Counting Titus

I needed a message counter. There’s this distributed message processing system that takes messages in, works on them, passing them around, then finally sends some messages back out. I wanted to know precisely how many messages went in, how many were passed around, and how many came out.

Because the system is distributed, an in memory counter wouldn’t do. I need to persist the counts somewhere that all parts of the system could access. The system—that’s getting old, let’s give it a name: Titus. Every part of the system Titus has access to a centralized Redis cache and so was the obvious choice.

My first and naive approach incremented a counter at a key in the cache every time a message came in and every time a message went out. I implemented this, tested it to make sure the counts were correct, and it was deployed. Let’s count those messages!
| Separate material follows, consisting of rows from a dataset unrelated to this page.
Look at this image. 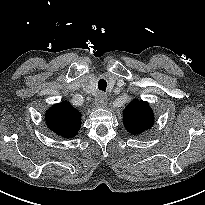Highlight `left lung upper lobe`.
<instances>
[{
  "instance_id": "5c2ea615",
  "label": "left lung upper lobe",
  "mask_w": 205,
  "mask_h": 205,
  "mask_svg": "<svg viewBox=\"0 0 205 205\" xmlns=\"http://www.w3.org/2000/svg\"><path fill=\"white\" fill-rule=\"evenodd\" d=\"M154 114L145 101L133 100L123 111V124L134 135H138L153 126Z\"/></svg>"
}]
</instances>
…Titus wasn’t having any of it. Before message counting was introduced, Titus could handle thousands of messages a second. It was an efficiently calibrated production line. Now Titus more resembled a lone craftsman hand making each individual message. Throughput was cut 100 fold.
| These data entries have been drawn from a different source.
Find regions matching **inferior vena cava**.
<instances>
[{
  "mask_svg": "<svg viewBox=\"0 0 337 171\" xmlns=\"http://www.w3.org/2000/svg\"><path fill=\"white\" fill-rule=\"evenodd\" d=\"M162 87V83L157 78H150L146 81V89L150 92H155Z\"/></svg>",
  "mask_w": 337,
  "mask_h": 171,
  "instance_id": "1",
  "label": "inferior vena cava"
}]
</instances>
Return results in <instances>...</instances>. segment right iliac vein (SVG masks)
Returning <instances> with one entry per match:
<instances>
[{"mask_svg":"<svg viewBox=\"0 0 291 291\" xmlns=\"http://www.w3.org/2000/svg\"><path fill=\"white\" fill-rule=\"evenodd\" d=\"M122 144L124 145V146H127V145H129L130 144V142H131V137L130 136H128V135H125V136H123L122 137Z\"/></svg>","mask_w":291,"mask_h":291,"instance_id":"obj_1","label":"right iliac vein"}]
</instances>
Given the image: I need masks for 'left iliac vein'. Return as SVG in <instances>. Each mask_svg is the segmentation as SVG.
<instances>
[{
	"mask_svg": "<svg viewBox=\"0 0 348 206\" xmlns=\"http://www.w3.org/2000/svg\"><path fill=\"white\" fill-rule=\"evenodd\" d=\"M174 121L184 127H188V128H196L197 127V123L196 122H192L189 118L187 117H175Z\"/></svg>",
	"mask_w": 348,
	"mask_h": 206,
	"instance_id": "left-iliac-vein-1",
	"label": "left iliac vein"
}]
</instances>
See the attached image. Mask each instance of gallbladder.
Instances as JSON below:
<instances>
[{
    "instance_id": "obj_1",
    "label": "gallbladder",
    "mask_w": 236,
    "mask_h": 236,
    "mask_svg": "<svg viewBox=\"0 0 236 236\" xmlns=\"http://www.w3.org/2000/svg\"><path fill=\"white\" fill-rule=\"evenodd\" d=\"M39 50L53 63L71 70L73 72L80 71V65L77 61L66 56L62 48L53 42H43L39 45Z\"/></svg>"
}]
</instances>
An in memory counter is fast but doesn’t give a true picture of all of Titus. A persistent counter tells the whole story but is slow. How do I get speed and an exhaustive count?
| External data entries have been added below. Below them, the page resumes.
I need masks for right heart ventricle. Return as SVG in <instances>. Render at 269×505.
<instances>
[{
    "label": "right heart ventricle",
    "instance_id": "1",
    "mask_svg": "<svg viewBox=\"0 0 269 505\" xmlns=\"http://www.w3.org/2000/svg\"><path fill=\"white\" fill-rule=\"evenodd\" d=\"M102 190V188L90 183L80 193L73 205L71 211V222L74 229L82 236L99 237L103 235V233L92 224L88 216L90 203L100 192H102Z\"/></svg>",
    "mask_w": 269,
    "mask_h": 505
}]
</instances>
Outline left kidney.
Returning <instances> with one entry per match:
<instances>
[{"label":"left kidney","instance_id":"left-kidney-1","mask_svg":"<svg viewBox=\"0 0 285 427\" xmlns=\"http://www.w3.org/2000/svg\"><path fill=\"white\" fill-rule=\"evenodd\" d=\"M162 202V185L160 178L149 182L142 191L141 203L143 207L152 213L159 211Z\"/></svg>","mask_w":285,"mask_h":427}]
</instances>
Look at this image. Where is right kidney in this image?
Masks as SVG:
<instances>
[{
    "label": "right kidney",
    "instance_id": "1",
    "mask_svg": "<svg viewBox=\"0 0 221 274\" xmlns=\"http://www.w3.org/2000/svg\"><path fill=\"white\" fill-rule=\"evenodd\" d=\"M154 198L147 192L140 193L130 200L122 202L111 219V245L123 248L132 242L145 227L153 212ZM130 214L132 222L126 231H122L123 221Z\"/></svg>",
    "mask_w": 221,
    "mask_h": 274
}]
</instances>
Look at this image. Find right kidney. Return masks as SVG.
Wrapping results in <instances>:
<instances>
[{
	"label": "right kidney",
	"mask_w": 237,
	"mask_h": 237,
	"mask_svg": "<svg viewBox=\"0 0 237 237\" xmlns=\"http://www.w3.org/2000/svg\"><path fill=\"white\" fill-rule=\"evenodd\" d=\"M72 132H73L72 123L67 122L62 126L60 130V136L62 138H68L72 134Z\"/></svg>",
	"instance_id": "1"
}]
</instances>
The solution: merge the two approaches. Every part of the system keeps its own counts in memory. While processing a message, Titus never communicates to an external system its message counts. Every minute, out of band of the message processing, Titus retrieves its internal counts, resets them to zero, and increments the true persistent counts.

This may sound familiar. The problem’s been solved and the industry term is eventual consistency. All distributed systems rely on this concept. As things change, every facet of the system won’t have identical or the most current information. But given enough time, the true state will propagate to the entire system.

For Titus, this means compromise. While messages are in flight, Titus cannot say exactly how many messages have been processed. But given a couple minutes of down time, the counts are available. If that downtime never occurs, Titus can only give a best guess of current message counts.

This trade off in the name of speed has been worth it. Titus gives a good estimate of messages through the system and importantly does not sacrifice on speed. Constant and exact consistency in a system like Titus is not often possible. But with multiple layers of caching and persistence and a little bit of patience we can find the truth.